Now obviously one of the lessons we should learn from this passage is the faithfulness of Jeremiah in following the Lord even in spite of such opposition and such a difficult task, but instead I want to remind us of what we also can learn from the other side of the story.
Notice that the people called Jeremiah a liar. Why? Simply because they didn’t want to hear the message that he was bringing. But truth is truth regardless of whether or not we like it. Sometimes we need to hear tough things. The truth is not always good news. Sometimes it is painful and hard.
There is a movie called “A Few Good Men.” In that movie Jack Nicholson plays a colonel who is called as a witness in a trial. He is being questioned by Tom Cruise who plays a JAG lawyer. At one point in the questioning Cruise says he wants the truth and Nicholson tells him that he doesn’t want the truth and that he can’t handle the truth.

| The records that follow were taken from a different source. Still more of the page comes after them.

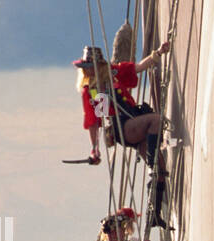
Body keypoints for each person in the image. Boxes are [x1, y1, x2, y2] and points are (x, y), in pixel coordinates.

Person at [74, 42, 173, 227]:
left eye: (90, 67)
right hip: (125, 126)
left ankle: (155, 214)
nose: (87, 71)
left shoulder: (113, 74)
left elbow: (137, 68)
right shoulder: (94, 90)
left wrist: (158, 52)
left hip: (134, 121)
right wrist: (94, 149)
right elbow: (95, 122)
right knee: (156, 121)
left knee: (160, 170)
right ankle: (153, 162)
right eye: (85, 68)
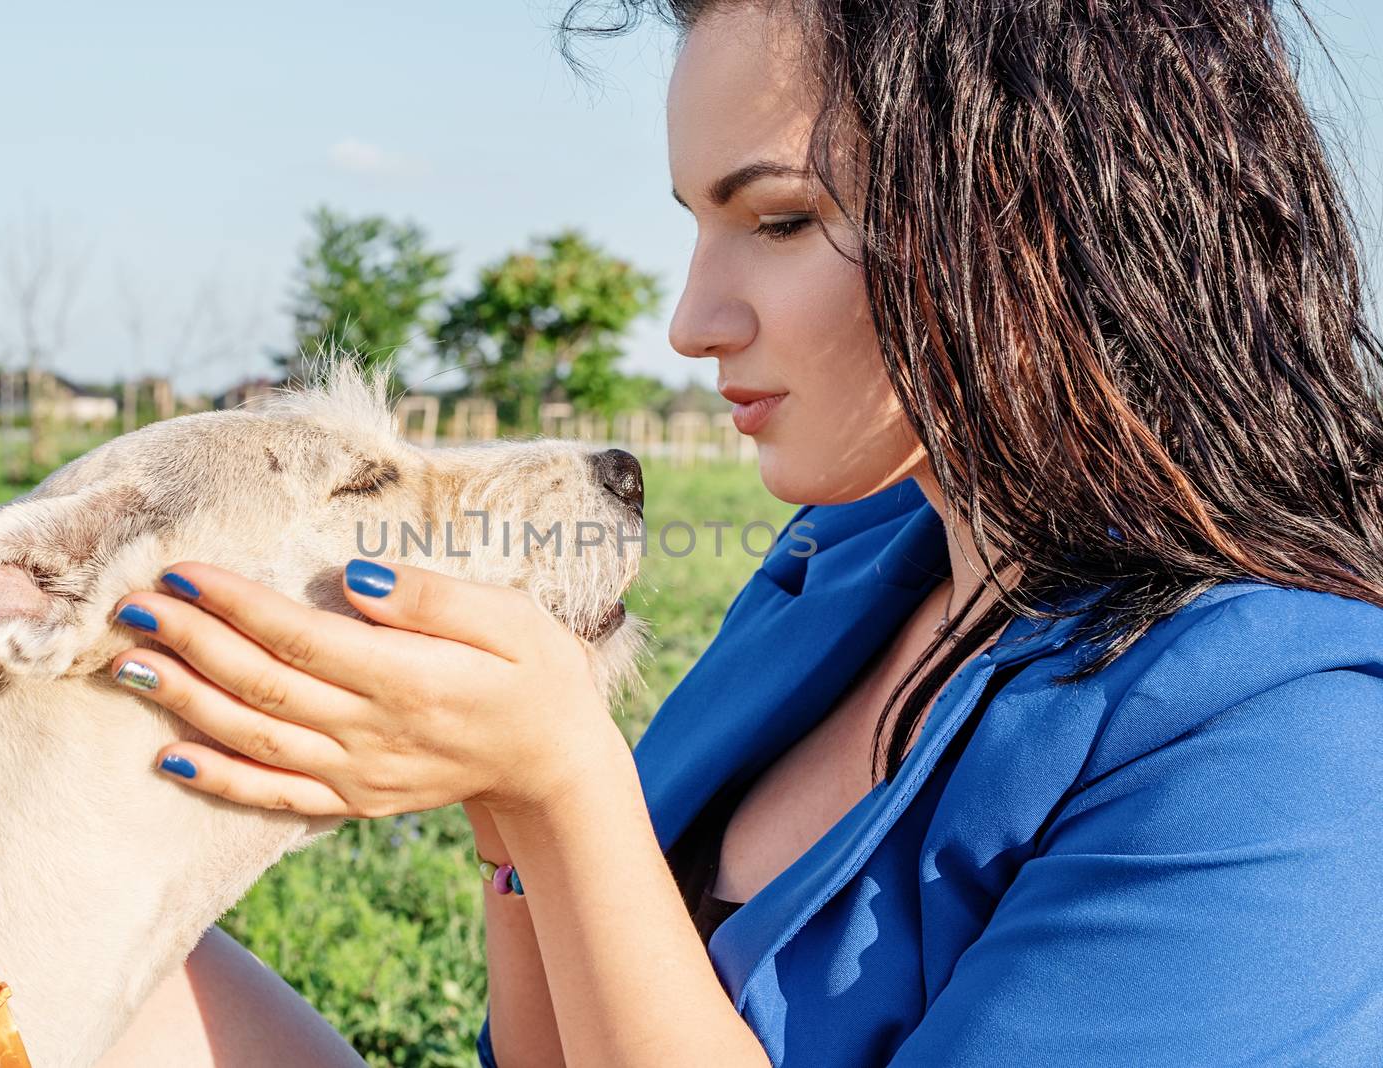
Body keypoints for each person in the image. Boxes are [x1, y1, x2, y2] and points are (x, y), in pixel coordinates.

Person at [98, 0, 1383, 1064]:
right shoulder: (843, 565)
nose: (693, 318)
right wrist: (508, 804)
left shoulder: (1297, 742)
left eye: (775, 220)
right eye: (692, 222)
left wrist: (564, 785)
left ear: (1039, 221)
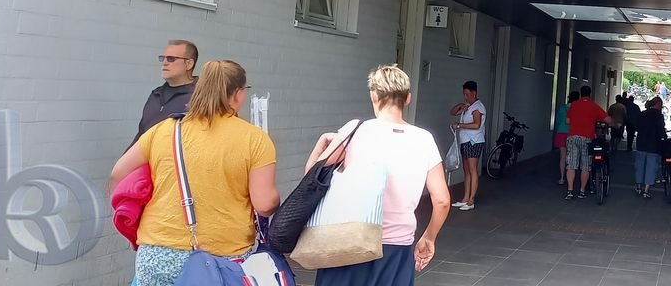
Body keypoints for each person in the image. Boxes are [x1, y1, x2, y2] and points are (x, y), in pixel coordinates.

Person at [109, 60, 279, 286]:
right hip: (219, 259)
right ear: (237, 94)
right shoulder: (254, 139)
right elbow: (264, 204)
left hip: (156, 253)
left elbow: (119, 173)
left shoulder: (165, 129)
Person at [307, 64, 450, 285]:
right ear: (408, 98)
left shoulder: (355, 131)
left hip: (350, 240)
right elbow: (442, 201)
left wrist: (321, 143)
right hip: (398, 247)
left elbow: (311, 180)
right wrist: (428, 237)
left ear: (374, 95)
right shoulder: (424, 139)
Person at [133, 39, 199, 145]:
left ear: (189, 64)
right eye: (163, 58)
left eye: (171, 59)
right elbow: (141, 135)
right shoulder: (156, 95)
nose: (164, 63)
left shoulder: (200, 97)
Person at [563, 86, 608, 200]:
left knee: (571, 165)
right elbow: (606, 119)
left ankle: (570, 191)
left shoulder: (573, 105)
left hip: (573, 137)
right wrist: (615, 123)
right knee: (585, 166)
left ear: (581, 93)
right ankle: (582, 191)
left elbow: (567, 121)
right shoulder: (594, 106)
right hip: (587, 138)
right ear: (590, 94)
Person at [449, 80, 485, 211]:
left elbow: (477, 125)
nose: (465, 97)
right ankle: (465, 198)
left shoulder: (478, 107)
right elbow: (453, 112)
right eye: (464, 94)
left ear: (474, 93)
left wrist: (459, 125)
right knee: (466, 170)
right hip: (465, 141)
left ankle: (471, 200)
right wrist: (460, 106)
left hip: (474, 141)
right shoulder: (468, 106)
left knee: (472, 170)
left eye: (467, 94)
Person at [633, 97, 666, 199]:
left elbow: (636, 127)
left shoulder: (642, 114)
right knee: (651, 167)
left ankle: (638, 186)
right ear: (657, 104)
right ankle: (646, 190)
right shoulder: (659, 116)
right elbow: (661, 130)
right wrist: (664, 137)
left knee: (640, 165)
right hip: (654, 145)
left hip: (641, 143)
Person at [554, 91, 578, 185]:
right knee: (572, 156)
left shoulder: (562, 108)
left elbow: (558, 121)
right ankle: (571, 178)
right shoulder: (577, 109)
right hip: (572, 133)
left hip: (561, 132)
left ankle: (562, 177)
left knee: (562, 156)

Is that true with us? Do we say we want the truth, but in reality we really don’t want to hear the truth? Maybe God has been speaking to you. Maybe He has been trying to tell you some truth that you don’t want to hear. My challenge is to be willing to hear the truth regardless of how easy it is to take. Don’t close yourself off to bad news, or tough criticism, or strong rebuke if it comes from God. The people of Judah needed to be disciplined. They needed to learn a lesson. They had strayed from God and that is why God allowed them to be exiled. But Jeremiah 29:11 was still true as well. God did know the plans He had for them and ultimately it was for their good. And it is the same with us. God knows what He is doing. Trust Him and let Him help you to handle the truth.